**TASK DIRECTIONS:**
Copy the data that follows, character for character, minus the pictures.

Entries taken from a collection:

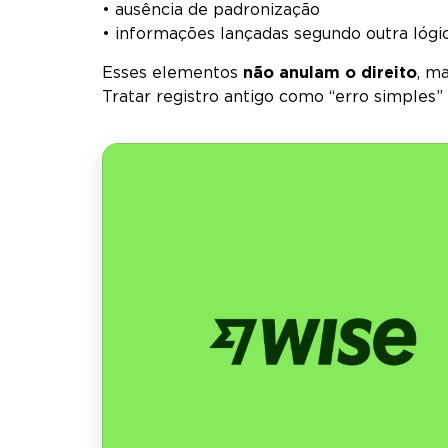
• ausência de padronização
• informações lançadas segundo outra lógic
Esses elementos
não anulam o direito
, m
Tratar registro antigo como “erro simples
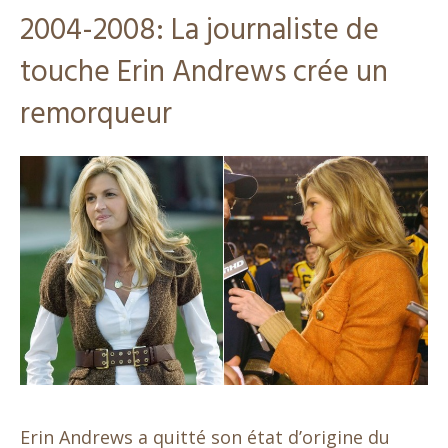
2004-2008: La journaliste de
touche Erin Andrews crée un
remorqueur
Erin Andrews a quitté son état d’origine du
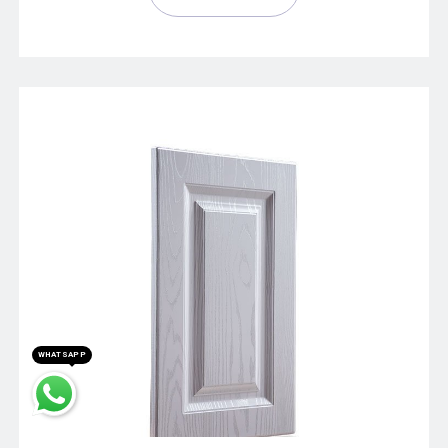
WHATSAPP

**PROBLEM SOLUTION:**
• ausência de padronização
• informações lançadas segundo outra lógic
Esses elementos
não anulam o direito
, m
Tratar registro antigo como “erro simples
2004-2008: La journaliste de
touche Erin Andrews crée un
remorqueur
Erin Andrews a quitté son état d’origine du
WHATSAPP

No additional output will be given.